The minority stress model posits that chronic stress may result from stigmatization, prejudice, and discrimination, creating a hostile social environment for minorities. A 2011 Institute of Medicine report emphasized the complex influences on LGBT health, including the minority stress model, along with a life course perspective, an intersectionality perspective (which considers different aspects of an individual’s multiple identities), and a social ecology perspective (which considers outside spheres of influence including families, communities, and society at large). An example of the social ecology perspective considers individual experienced discrimination and societal discrimination in terms of access to health insurance, housing, marriage, employment, and retirement benefits. Mark Hatzenbuehler and colleagues compared U.S. states that have protection against sexual orientation-based hate crimes and employment discrimination to states that do not, and discovered that sexual minority adults who live in states that lack these policies had a significantly higher prevalence of psychiatric disorders compared to both heterosexual adults living in the same states and sexual minority adults in states that did have protective laws.

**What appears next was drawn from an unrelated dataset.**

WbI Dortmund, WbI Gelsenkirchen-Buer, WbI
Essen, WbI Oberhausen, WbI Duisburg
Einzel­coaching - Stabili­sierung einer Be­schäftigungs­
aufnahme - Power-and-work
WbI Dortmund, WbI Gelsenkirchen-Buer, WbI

LGBT populations may also have less access to care, in part influenced by stigma and distrust of authorities. The National Health Interview Survey reported that women in same-sex relationships were less likely than women in heterosexual relationships to have health insurance or to have seen a medical provider in the past year, and more likely to have unmet medical needs. Even when LGBT individuals do have access to care, they often report a lack of culturally competent health care providers. Transgender people, in particular, may be distrusting of health care due to stigma and affordability.

In perhaps a singularly good illustration of the pervasive influence of stigma and marginalization, it has been shown that while sexual minority populations do not differ from their heterosexual counterparts in their desire to quit smoking cigarettes or their awareness of quitting programs, minority stress or discrimination may be contributing to elevated smoking rates in sexual minority populations.

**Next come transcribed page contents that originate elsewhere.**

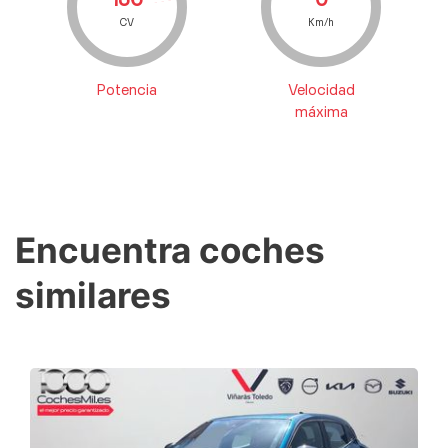
CV
Km/h
Potencia
Velocidad
máxima
Encuentra coches
similares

Lack of acceptance among families of LGBT youth may result in isolation from families, both of which contribute to homelessness and substance use. At the other end of the life course, elderly LGBT people are less likely to have adult children to help them with care and more likely to live alone. One study of transgender adults and their non-transgender siblings found that the transgender siblings reported less perceived social support from the same families.

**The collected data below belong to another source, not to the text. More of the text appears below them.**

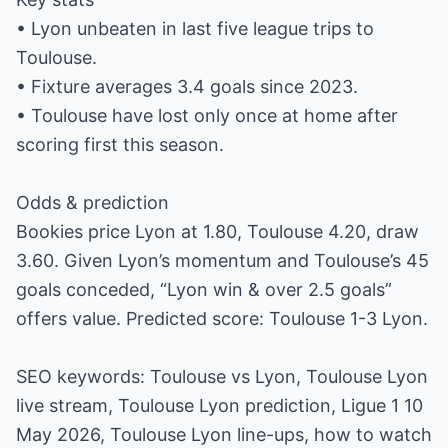
• Lyon unbeaten in last five league trips to
Toulouse.
• Fixture averages 3.4 goals since 2023.
• Toulouse have lost only once at home after
scoring first this season.
Odds & prediction
Bookies price Lyon at 1.80, Toulouse 4.20, draw
3.60. Given Lyon’s momentum and Toulouse’s 45
goals conceded, “Lyon win & over 2.5 goals”
offers value. Predicted score: Toulouse 1-3 Lyon.
SEO keywords: Toulouse vs Lyon, Toulouse Lyon
live stream, Toulouse Lyon prediction, Ligue 1 10
May 2026, Toulouse Lyon line-ups, how to watch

In sum, LGBT populations generally bear a greater burden of mental illness than their heterosexual counterparts. Much of this difference arises from the marginalization of this population due to stigma and discrimination. Marriage equality brought with it legal, financial, and structural benefits that come from being a part of a fully recognized family unit. Visitation rights at hospitals, rights to accessing information from physicians, being able to add your partner to your employer’s healthcare plan—these are all rights that many LGBT partners have long not enjoyed, and now do. Marriage equality, then, was one step in the right direction towards integrating LGBT populations, removing structural differences that reinforce stigma and countenance marginalization, and moving us closer to a culture of equality among groups, which contributes to the health of all populations. The next step, surely, is ensuring that the basic civil rights of sexual minorities are protected, so that their health may not only improve but flourish.